▶ [YOUR INSTRUCTIONS]
Please copy the records below line for line, keeping every character and space unchanged.

*** Block opens ***

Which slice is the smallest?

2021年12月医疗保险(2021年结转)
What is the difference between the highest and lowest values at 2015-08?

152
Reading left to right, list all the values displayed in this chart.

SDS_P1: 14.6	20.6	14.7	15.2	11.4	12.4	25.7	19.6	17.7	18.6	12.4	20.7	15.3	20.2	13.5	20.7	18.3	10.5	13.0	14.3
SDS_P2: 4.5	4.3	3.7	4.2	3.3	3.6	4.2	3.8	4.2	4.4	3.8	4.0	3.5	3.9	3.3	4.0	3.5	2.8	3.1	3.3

*** Block closes ***

▶ [ANSWER TO THIS PROBLEM]
Which slice is the smallest?

2021年12月医疗保险(2021年结转)
What is the difference between the highest and lowest values at 2015-08?

152
Reading left to right, list all the values displayed in this chart.

SDS_P1: 14.6	20.6	14.7	15.2	11.4	12.4	25.7	19.6	17.7	18.6	12.4	20.7	15.3	20.2	13.5	20.7	18.3	10.5	13.0	14.3
SDS_P2: 4.5	4.3	3.7	4.2	3.3	3.6	4.2	3.8	4.2	4.4	3.8	4.0	3.5	3.9	3.3	4.0	3.5	2.8	3.1	3.3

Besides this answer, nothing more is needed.